Adapun di Gayo, teks yang dapat kita rujuk untuk kasus yang serupa adalah tulisan Ali Mambang Teruna, cucu dari Reje Maun dari Kejurun Bukit. Naskah itu ditemukan dalam Musyawarah Ulama ke II MPU Aceh Tengah pada 20 November 2008 dan dialihaksarakan oleh Zulfikar.
Disebutkan bahwa Reje Maun adalah orang Gayo pertama yang bersekolah, dan berhasil menghapus perbudakan di Tanah Gayo sekitar tahun 1914.

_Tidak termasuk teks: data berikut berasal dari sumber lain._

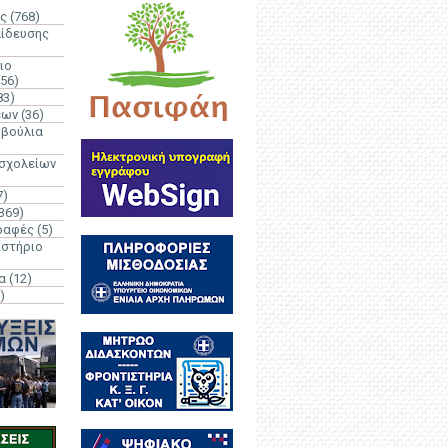
ς
(768)
αίδευσης
ιο
(56)
83)
έων
(36)
μβούλια
 σχολείων
7)
369)
ραφές
(5)
ιστήριο
α
(12)
)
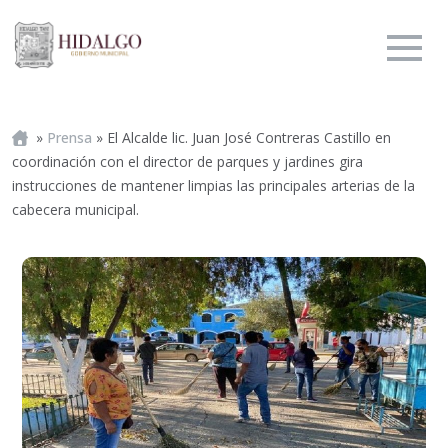
Portada
»
Prensa
»
El Alcalde lic. Juan José Contreras Castillo en
coordinación con el director de parques y jardines gira
instrucciones de mantener limpias las principales arterias de la
cabecera municipal.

Adapun sistem yang dia terapkan adalah setiap budak yang telah dibebaskan, oleh harus dianggap sebagai bagian dari anggota keluarga dari majikan. Dia harus punya tutur: baik itu adik, anak, cucu, atau tutur apa pun yang ada dalam hierarkis keluarga di Gayo.
Saat itu, siapa pun yang mencap seseorang sebagai temuluk maka Reje Maun akan memberi hukuman berat. Tidak disebutkan hukumannya apa, tapi yang jelas sanksi sosial semacam ini adalah salah satu bentuk betapa kaum humanis memang pernah berjuang dan menang di Tanah Gayo.
Dari uraian di atas, sudah jelas bahwa penyebutan temuluk dalam pepatah “bebuet lagu temuluk, mangan lagu reje” bukan sekadar simbolisme belaka.
Keberadaan temuluk dan sistem perbudakan di Tanah Gayo memang pernah eksis. Kita memang tidak bisa memakai standar moral kontemporer untuk menjelaskan situasi sosial kala itu.
Jadi, untuk saat ini mari kita bersama-sama membuka hati dan pikiran untuk meneliti bagian sejarah yang hilang dari Tanah Gayo, khususnya tentang konsep temuluk dan perbudakan dalam Masyarakat Gayo.